Copy out each line below verbatim, skipping any picture.

- Information supplied
++++

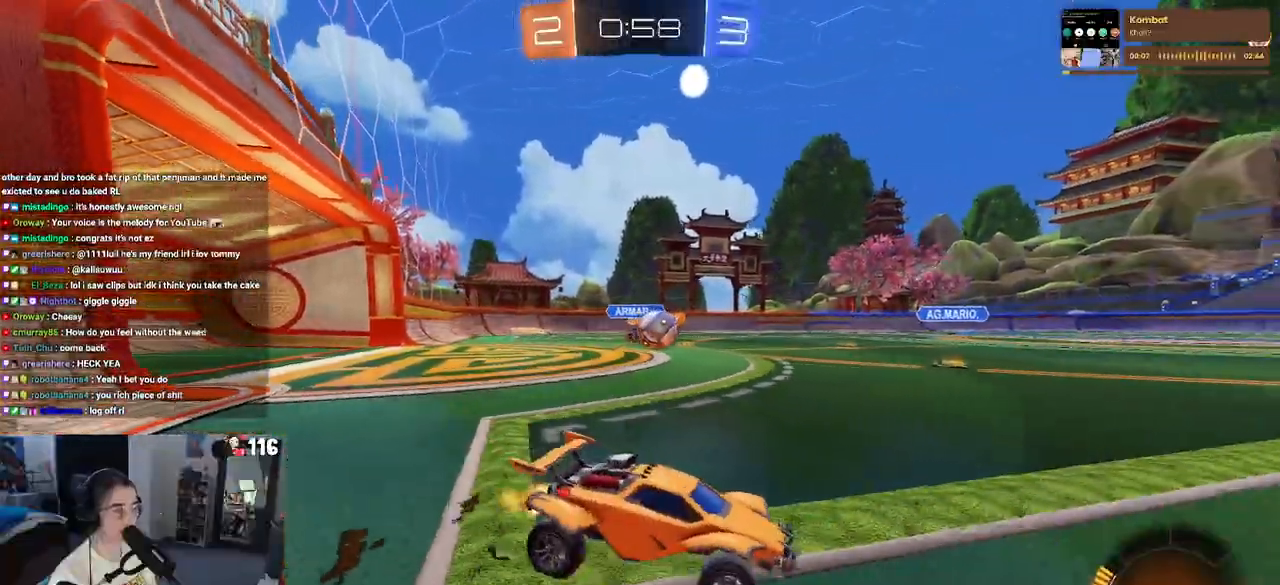
{"buttons": ["R1", "R2"], "left_stick": "center", "right_stick": "center", "events": [[250, "R1", "down"], [483, "left_stick", "center"]]}
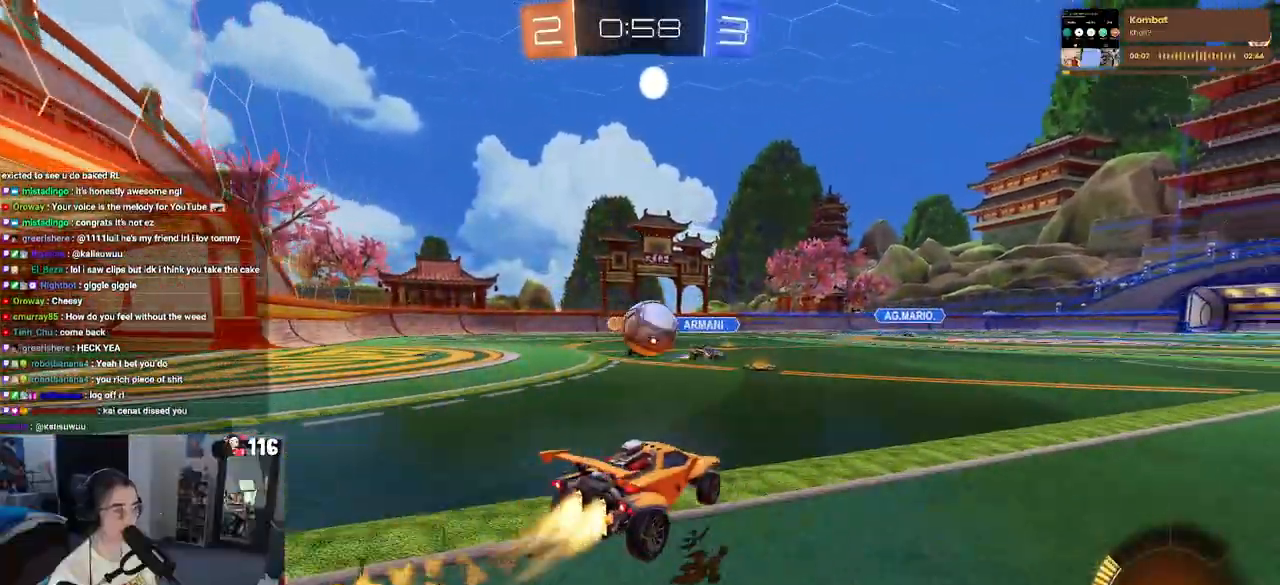
{"buttons": ["R2"], "left_stick": "left", "right_stick": "center", "events": [[400, "R1", "up"], [450, "left_stick", "left"]]}
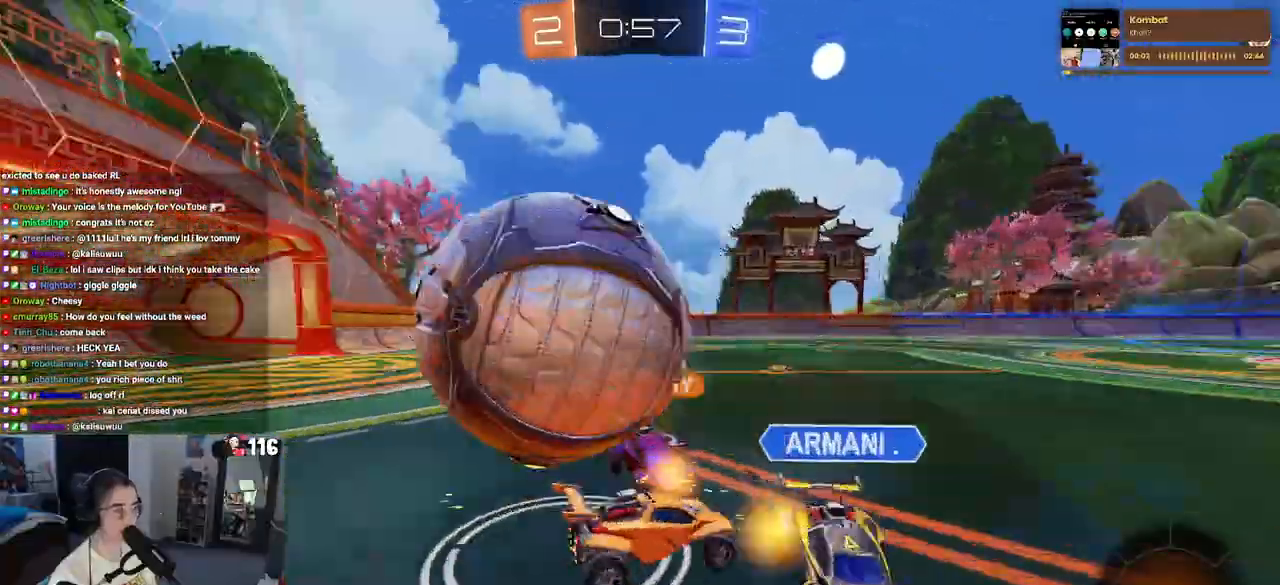
{"buttons": ["R2"], "left_stick": "center", "right_stick": "center", "events": [[367, "left_stick", "center"]]}
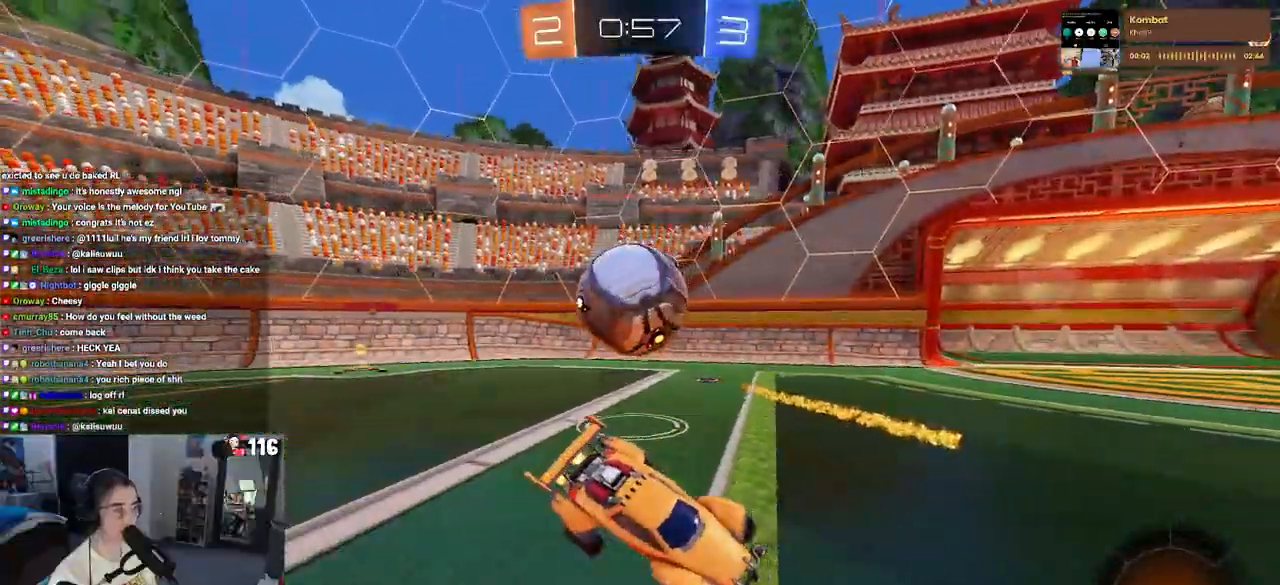
{"buttons": ["R2"], "left_stick": "left", "right_stick": "center", "events": [[83, "left_stick", "left"]]}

++++

- Response area
{"buttons": ["R1", "R2"], "left_stick": "center", "right_stick": "center", "events": [[250, "R1", "down"], [483, "left_stick", "center"]]}
{"buttons": ["R2"], "left_stick": "left", "right_stick": "center", "events": [[400, "R1", "up"], [450, "left_stick", "left"]]}
{"buttons": ["R2"], "left_stick": "center", "right_stick": "center", "events": [[367, "left_stick", "center"]]}
{"buttons": ["R2"], "left_stick": "left", "right_stick": "center", "events": [[83, "left_stick", "left"]]}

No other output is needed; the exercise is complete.